**Text section**
──────────

Is that on screen? No.

I don't use Windows normally.

Just let me quit that.

It all worked in rehearsal.

Audience: This is the test part before putting it into production?

Yep. You should test before you release.

Audience: And how are you going to measure success?

By how much everybody laughs.

So, as I said, be careful before you release your automation.

Video: You slipped and fell into a robot hand?

Video: Yes.

Video: Penis first?

Video: Yes. Now help me.

Video: I'd suggest a lubricant, but I have a feeling you fell on some of that as well.

Video: Not funny, Leonard.

Video: Really? A robot hand's got a death grip on your junk, dude. That's funny. I'll schedule it.

Video: Please, before my mother walks in, just get this off me.

Video: Okay, let's see.

Video: No, no, don't touch. The program is paused.

Video: Oh, well, then what's unpaused?

Video: No, no, I loaded the wrong program. The hand thinks it's holding a screwdriver in outer space. If you continue the program, it's going to start twisting.

I'm going to leave it there. It's a great clip. Get it on YouTube. But that's kind of the point. He should have tested what it was doing.

──────────

**The data**
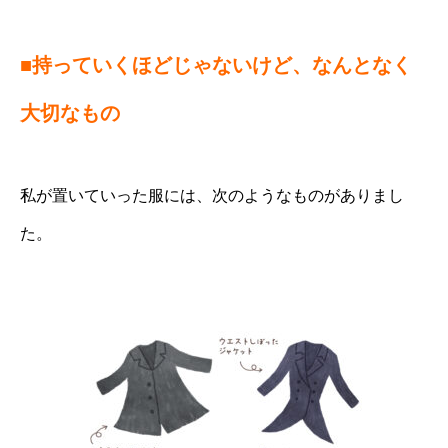
■持っていくほどじゃないけど、なんとなく
大切なもの
私が置いていった服には、次のようなものがありまし
た。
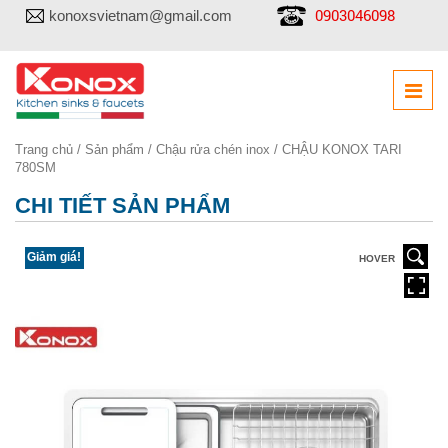
0903046098
konoxsvietnam@gmail.com
Trang chủ
/
Sản phẩm
/
Chậu rửa chén inox
/ CHẬU KONOX TARI
780SM
CHI TIẾT SẢN PHẨM
Giảm giá!
HOVER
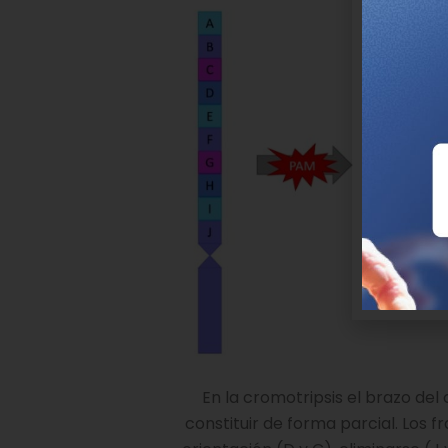
En la cromotripsis el brazo de
constituir de forma parcial. Los f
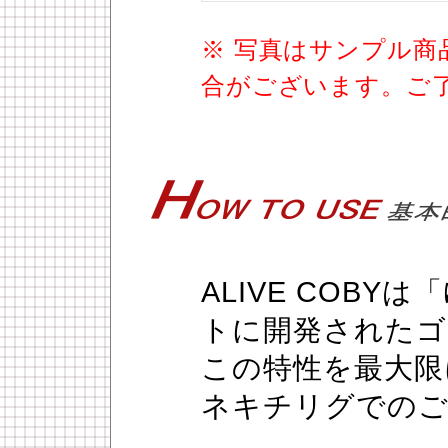
※ 写真はサンプル
合がございます。ご
ALIVE COB
トに開発されたゴ
この特性を最大限
ネキチリグでのご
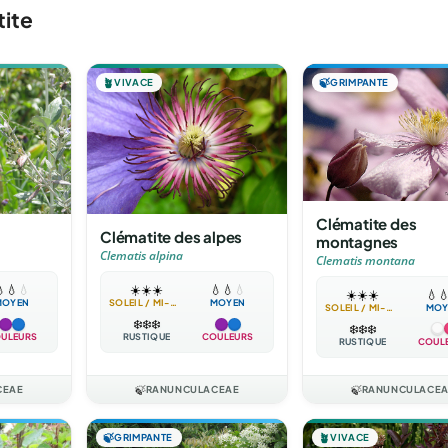
tite
🪴
VIVACE
🍃
GRIMPANTE
Clématite des
Clématite des alpes
montagnes
Clematis alpina
Clematis montana

💧
💧
☀️
☀️
☀️
💧
💧
💧
☀️
☀️
☀️
💧

MOYEN
SOLEIL / MI-OMBRE
MOYEN
SOLEIL / MI-OMBRE
MOY
❄️
❄️
❄️
❄️
❄️
❄️
ULEURS
RUSTIQUE
COULEURS
RUSTIQUE
COUL
CEAE
🍃
RANUNCULACEAE
🍃
RANUNCULACE
🍃
GRIMPANTE
🪴
VIVACE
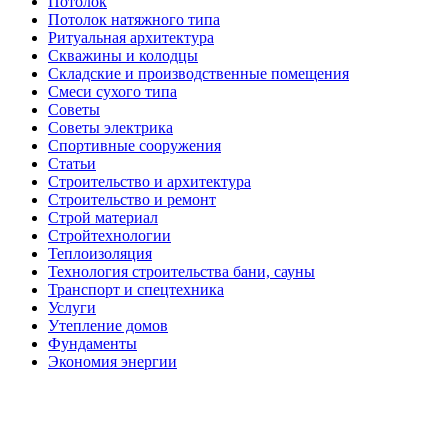
Потолок
Потолок натяжного типа
Ритуальная архитектура
Скважины и колодцы
Складские и производственные помещения
Смеси сухого типа
Советы
Советы электрика
Спортивные сооружения
Статьи
Строительство и архитектура
Строительство и ремонт
Строй материал
Стройтехнологии
Теплоизоляция
Технология строительства бани, сауны
Транспорт и спецтехника
Услуги
Утепление домов
Фундаменты
Экономия энергии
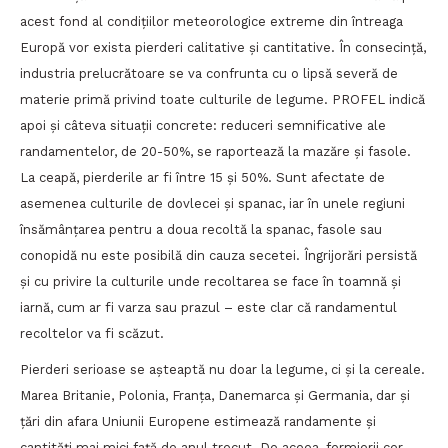
acest fond al condițiilor meteorologice extreme din întreaga
Europă vor exista pierderi calitative și cantitative. În consecință,
industria prelucrătoare se va confrunta cu o lipsă severă de
materie primă privind toate culturile de legume. PROFEL indică
apoi și câteva situații concrete: reduceri semnificative ale
randamentelor, de 20-50%, se raportează la mazăre și fasole.
La ceapă, pierderile ar fi între 15 și 50%. Sunt afectate de
asemenea culturile de dovlecei și spanac, iar în unele regiuni
însămânțarea pentru a doua recoltă la spanac, fasole sau
conopidă nu este posibilă din cauza secetei. Îngrijorări persistă
și cu privire la culturile unde recoltarea se face în toamnă și
iarnă, cum ar fi varza sau prazul – este clar că randamentul
recoltelor va fi scăzut.
Pierderi serioase se așteaptă nu doar la legume, ci și la cereale.
Marea Britanie, Polonia, Franța, Danemarca și Germania, dar și
țări din afara Uniunii Europene estimează randamente și
cantități mai mici față de anul trecut. De aceea, fermierii cer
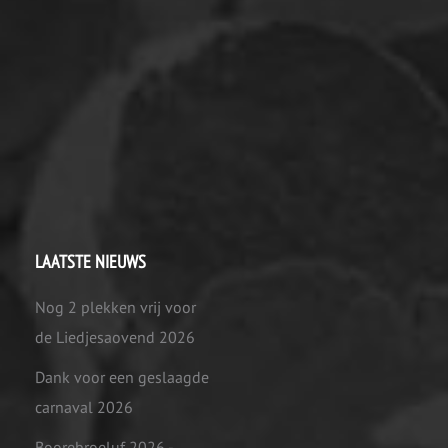
LAATSTE NIEUWS
Nog 2 plekken vrij voor
de Liedjesaovend 2026
Dank voor een geslaagde
carnaval 2026
Boorebroeluf 2026 -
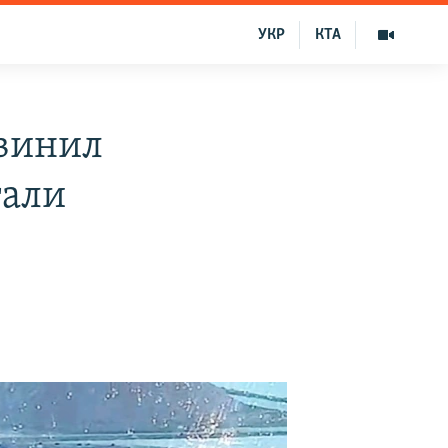
УКР
КТА
винил
тали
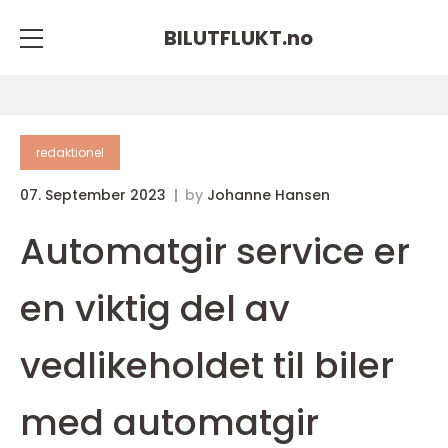
BILUTFLUKT.
no
redaktionel
07. September 2023
by
Johanne Hansen
Automatgir service er
en viktig del av
vedlikeholdet til biler
med automatgir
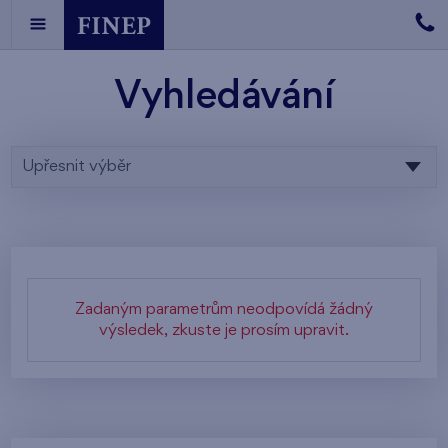
Vyhledávání
Upřesnit výběr
Zadaným parametrům neodpovídá žádný
výsledek, zkuste je prosím upravit.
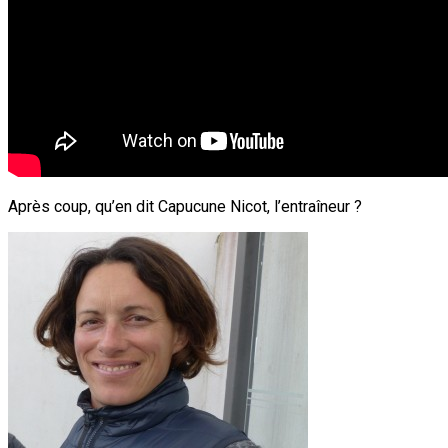
Après coup, qu’en dit Capucune Nicot, l’entraîneur ?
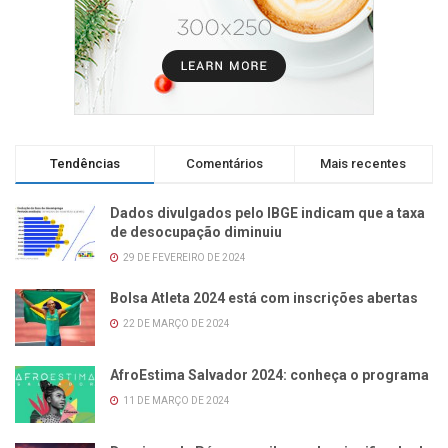
Tendências
Comentários
Mais recentes
Dados divulgados pelo IBGE indicam que a taxa
de desocupação diminuiu
29 DE FEVEREIRO DE 2024
Bolsa Atleta 2024 está com inscrições abertas
22 DE MARÇO DE 2024
AfroEstima Salvador 2024: conheça o programa
11 DE MARÇO DE 2024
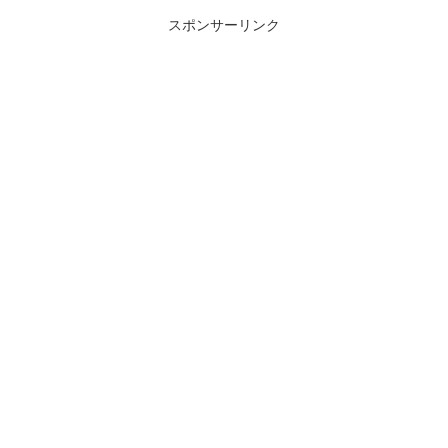
スポンサーリンク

──────────

**Required action**
In the talk transcript, how does the speaker say success will be measured?

**The answer**
By how much everybody laughs.